◆ QUESTIONS ON THE MATERIAL:
(1) List every street named in the text on New Orleans monuments.
(2) Transcribe the passage of the text on New Orleans monuments starting at "PGT Beauregard of" and ending at "surrounded by litter.".

PGT Beauregard of the Confederacy returned to his home in New Orleans after the Civil War. While he was no fan of Reconstruction or social integration, he grudgingly accepted political and economic rights of newly freed citizens. In the interest of calming New Orleans - violence was bad for business - he spoke eloquently on the topic. These words were not palpable to the Lost Cause, so do not appear on his monument on Esplanade Avenue.
Finally, at the corner of Carrollton and Banks, there is another monument. It is a plaque at the base of a flagpole, dedicating Carrollton as the "Avenue of Palms" to veterans of a different war, a forgotten war, Desert Shield and Desert Storm in 1991. There is no proud US flag on the rusty flagpole, the plaque could use a good powerwashing to really make out the words, and the base itself is off-kilter and surrounded by litter.
You'd think that, with all these signatures and speakers loudly defending the history and deep meaning of New Orleans' monuments, at least of few of them would mention this humble bit of metal and concrete as worth of at least a little attention. But we know it isn't really about the monuments themselves, it is about what they represent. And uncomfortable truths aren't usually welcome.
Throw these things in the damn lake and let them be buried in the mud.
These are monuments and honorifics that celebrate people who took up arms against the United States of America and for four years of open warfare attempted to destroy our nation. They fought for the "rights" and "freedom" of some human beings to own and enslave other human beings deemed inferior due to the color of their skin.

◆ DATA UNDER STUDY:
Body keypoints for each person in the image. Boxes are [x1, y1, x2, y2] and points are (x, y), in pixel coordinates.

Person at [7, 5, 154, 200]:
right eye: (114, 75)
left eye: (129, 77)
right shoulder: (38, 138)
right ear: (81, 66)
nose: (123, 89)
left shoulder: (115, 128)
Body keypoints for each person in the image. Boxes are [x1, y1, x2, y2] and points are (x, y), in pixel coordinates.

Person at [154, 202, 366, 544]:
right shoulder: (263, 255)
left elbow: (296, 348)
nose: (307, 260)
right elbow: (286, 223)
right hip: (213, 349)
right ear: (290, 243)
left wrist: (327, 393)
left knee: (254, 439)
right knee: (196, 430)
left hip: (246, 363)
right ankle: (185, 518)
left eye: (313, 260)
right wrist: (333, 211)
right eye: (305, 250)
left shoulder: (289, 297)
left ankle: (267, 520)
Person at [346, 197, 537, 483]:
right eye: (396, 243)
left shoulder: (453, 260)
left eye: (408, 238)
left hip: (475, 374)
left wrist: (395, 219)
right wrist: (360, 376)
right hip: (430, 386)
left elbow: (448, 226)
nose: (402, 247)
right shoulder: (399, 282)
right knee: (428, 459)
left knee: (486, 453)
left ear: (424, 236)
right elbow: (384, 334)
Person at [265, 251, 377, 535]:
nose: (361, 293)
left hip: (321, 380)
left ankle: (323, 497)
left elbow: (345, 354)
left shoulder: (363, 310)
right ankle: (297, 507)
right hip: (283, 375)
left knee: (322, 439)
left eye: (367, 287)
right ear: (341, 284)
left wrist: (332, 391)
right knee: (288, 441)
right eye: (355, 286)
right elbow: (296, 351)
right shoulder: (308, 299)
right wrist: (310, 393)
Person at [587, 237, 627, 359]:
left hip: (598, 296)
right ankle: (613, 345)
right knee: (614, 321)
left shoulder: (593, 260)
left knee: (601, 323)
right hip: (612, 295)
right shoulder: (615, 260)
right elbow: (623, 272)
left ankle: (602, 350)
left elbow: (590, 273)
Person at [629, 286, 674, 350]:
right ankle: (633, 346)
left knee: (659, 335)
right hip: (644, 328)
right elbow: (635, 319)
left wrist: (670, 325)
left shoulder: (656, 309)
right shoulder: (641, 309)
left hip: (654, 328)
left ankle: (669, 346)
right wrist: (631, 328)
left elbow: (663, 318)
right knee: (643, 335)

---

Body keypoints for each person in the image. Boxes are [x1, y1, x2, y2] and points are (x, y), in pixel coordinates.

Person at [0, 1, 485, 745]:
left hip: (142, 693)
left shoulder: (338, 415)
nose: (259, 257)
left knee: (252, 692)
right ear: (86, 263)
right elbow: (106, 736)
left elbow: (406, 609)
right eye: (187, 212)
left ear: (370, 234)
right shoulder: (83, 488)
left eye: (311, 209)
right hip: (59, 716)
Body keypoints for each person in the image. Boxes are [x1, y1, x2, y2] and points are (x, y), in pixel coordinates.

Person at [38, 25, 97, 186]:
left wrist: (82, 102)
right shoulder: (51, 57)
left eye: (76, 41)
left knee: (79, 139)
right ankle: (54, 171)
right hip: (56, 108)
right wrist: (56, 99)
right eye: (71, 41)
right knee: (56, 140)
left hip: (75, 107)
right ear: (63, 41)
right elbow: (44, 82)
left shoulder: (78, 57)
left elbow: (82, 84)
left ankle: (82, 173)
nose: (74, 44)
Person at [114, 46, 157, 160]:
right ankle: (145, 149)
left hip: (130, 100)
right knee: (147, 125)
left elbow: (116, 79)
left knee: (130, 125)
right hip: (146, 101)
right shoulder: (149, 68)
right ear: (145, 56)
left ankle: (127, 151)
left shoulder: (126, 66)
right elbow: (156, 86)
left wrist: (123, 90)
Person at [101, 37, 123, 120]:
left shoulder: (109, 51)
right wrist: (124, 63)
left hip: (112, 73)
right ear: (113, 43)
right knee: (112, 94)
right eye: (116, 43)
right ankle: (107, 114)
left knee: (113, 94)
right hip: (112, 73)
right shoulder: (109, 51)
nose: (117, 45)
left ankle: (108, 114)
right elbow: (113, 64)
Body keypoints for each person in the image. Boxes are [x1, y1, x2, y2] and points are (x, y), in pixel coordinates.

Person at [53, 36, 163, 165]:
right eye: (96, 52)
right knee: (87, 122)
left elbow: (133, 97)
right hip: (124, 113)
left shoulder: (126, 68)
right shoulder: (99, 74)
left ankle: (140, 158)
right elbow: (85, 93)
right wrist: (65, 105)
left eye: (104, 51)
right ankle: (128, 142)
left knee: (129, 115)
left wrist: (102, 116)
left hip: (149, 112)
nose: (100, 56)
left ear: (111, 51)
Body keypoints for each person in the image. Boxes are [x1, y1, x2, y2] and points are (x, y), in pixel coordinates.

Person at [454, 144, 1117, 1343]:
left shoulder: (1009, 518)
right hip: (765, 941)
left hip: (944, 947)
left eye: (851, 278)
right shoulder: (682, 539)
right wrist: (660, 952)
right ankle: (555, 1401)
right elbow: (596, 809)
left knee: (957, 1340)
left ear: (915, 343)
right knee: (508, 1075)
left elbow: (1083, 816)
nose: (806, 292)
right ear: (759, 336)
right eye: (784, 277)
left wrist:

==

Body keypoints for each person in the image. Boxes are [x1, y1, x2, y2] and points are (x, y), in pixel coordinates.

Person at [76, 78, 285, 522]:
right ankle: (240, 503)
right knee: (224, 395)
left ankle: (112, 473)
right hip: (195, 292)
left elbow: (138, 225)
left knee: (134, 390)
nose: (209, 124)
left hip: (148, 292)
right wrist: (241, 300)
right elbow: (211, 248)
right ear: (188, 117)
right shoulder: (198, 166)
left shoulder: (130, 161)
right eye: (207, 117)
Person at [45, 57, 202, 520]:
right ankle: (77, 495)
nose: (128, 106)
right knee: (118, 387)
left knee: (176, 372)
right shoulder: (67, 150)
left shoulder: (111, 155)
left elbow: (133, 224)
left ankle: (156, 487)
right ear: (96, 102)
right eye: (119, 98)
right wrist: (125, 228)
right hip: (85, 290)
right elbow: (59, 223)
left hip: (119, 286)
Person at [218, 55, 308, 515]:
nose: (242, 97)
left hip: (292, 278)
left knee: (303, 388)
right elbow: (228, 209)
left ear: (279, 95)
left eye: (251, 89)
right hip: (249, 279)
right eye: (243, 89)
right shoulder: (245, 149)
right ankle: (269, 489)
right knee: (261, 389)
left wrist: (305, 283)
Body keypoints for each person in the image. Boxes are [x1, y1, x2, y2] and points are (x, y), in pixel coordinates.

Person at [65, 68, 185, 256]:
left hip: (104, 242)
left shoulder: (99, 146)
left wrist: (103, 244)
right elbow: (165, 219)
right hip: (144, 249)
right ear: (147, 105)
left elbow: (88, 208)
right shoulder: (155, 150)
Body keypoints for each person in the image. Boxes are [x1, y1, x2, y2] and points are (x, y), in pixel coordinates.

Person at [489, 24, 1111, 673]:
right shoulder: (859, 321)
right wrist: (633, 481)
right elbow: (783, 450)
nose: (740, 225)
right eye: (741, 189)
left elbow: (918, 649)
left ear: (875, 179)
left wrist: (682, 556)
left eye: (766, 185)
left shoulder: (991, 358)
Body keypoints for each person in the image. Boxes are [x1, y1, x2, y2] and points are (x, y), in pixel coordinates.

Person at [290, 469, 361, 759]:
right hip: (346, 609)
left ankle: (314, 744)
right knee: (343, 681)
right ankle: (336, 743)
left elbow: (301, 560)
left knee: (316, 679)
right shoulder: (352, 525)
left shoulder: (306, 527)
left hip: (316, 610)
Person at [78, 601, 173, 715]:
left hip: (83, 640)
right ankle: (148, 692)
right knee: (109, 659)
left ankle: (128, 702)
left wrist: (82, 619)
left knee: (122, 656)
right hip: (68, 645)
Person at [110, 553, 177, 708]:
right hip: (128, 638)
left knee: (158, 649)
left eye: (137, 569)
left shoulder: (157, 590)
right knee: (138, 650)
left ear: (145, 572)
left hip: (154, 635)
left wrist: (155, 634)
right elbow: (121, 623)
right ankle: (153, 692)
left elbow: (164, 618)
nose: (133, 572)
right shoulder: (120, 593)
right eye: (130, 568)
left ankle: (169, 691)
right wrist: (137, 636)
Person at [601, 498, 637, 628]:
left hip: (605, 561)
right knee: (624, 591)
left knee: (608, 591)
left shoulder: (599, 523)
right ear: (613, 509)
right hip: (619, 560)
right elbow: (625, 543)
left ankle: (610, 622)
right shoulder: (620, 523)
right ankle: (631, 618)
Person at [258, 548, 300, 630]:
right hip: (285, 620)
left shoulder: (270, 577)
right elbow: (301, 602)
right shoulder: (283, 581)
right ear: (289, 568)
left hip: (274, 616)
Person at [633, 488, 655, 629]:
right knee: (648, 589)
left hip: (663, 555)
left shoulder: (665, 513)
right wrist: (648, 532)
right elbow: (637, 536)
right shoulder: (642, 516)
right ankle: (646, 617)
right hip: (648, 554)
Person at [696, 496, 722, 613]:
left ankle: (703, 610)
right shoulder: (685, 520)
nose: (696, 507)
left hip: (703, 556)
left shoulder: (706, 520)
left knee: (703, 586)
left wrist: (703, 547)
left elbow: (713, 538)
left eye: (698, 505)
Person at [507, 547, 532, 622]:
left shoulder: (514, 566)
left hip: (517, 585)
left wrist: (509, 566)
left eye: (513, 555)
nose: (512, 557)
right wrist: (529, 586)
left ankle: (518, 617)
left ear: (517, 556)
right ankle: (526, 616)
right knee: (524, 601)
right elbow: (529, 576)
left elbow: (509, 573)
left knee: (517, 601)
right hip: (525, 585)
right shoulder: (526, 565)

◆ YOUR WRITTEN ANSWERS:
(1) Esplanade Avenue, Carrollton, Banks

(2)
PGT Beauregard of the Confederacy returned to his home in New Orleans after the Civil War. While he was no fan of Reconstruction or social integration, he grudgingly accepted political and economic rights of newly freed citizens. In the interest of calming New Orleans - violence was bad for business - he spoke eloquently on the topic. These words were not palpable to the Lost Cause, so do not appear on his monument on Esplanade Avenue.
Finally, at the corner of Carrollton and Banks, there is another monument. It is a plaque at the base of a flagpole, dedicating Carrollton as the "Avenue of Palms" to veterans of a different war, a forgotten war, Desert Shield and Desert Storm in 1991. There is no proud US flag on the rusty flagpole, the plaque could use a good powerwashing to really make out the words, and the base itself is off-kilter and surrounded by litter.